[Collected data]

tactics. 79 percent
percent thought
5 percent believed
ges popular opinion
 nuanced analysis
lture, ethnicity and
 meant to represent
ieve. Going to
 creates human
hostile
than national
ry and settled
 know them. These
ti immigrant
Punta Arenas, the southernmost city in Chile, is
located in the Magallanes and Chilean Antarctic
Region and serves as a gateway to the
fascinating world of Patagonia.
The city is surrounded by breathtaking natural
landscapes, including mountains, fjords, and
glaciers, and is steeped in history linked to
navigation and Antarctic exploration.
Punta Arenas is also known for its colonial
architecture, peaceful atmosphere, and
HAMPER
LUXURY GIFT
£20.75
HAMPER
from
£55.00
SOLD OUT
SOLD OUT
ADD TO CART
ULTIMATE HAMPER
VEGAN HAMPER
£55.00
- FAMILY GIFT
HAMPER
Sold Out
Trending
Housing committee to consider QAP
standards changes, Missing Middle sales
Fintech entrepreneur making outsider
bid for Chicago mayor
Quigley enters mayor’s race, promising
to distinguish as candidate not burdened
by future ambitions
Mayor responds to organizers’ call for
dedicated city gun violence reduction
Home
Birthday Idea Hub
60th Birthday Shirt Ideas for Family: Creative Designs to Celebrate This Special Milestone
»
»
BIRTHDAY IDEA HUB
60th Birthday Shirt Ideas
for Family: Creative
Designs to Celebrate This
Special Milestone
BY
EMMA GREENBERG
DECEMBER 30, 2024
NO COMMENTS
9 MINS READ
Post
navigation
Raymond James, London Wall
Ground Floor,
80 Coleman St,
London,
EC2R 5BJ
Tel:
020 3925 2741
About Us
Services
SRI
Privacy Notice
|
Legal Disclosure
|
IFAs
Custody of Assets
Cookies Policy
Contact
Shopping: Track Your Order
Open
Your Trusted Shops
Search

§ Instructions for the task
Quote every line of the records above, word for word and in the same order.

§ Reply to the exercise
tactics. 79 percent
percent thought
5 percent believed
ges popular opinion
 nuanced analysis
lture, ethnicity and
 meant to represent
ieve. Going to
 creates human
hostile
than national
ry and settled
 know them. These
ti immigrant
Punta Arenas, the southernmost city in Chile, is
located in the Magallanes and Chilean Antarctic
Region and serves as a gateway to the
fascinating world of Patagonia.
The city is surrounded by breathtaking natural
landscapes, including mountains, fjords, and
glaciers, and is steeped in history linked to
navigation and Antarctic exploration.
Punta Arenas is also known for its colonial
architecture, peaceful atmosphere, and
HAMPER
LUXURY GIFT
£20.75
HAMPER
from
£55.00
SOLD OUT
SOLD OUT
ADD TO CART
ULTIMATE HAMPER
VEGAN HAMPER
£55.00
- FAMILY GIFT
HAMPER
Sold Out
Trending
Housing committee to consider QAP
standards changes, Missing Middle sales
Fintech entrepreneur making outsider
bid for Chicago mayor
Quigley enters mayor’s race, promising
to distinguish as candidate not burdened
by future ambitions
Mayor responds to organizers’ call for
dedicated city gun violence reduction
Home
Birthday Idea Hub
60th Birthday Shirt Ideas for Family: Creative Designs to Celebrate This Special Milestone
»
»
BIRTHDAY IDEA HUB
60th Birthday Shirt Ideas
for Family: Creative
Designs to Celebrate This
Special Milestone
BY
EMMA GREENBERG
DECEMBER 30, 2024
NO COMMENTS
9 MINS READ
Post
navigation
Raymond James, London Wall
Ground Floor,
80 Coleman St,
London,
EC2R 5BJ
Tel:
020 3925 2741
About Us
Services
SRI
Privacy Notice
|
Legal Disclosure
|
IFAs
Custody of Assets
Cookies Policy
Contact
Shopping: Track Your Order
Open
Your Trusted Shops
Search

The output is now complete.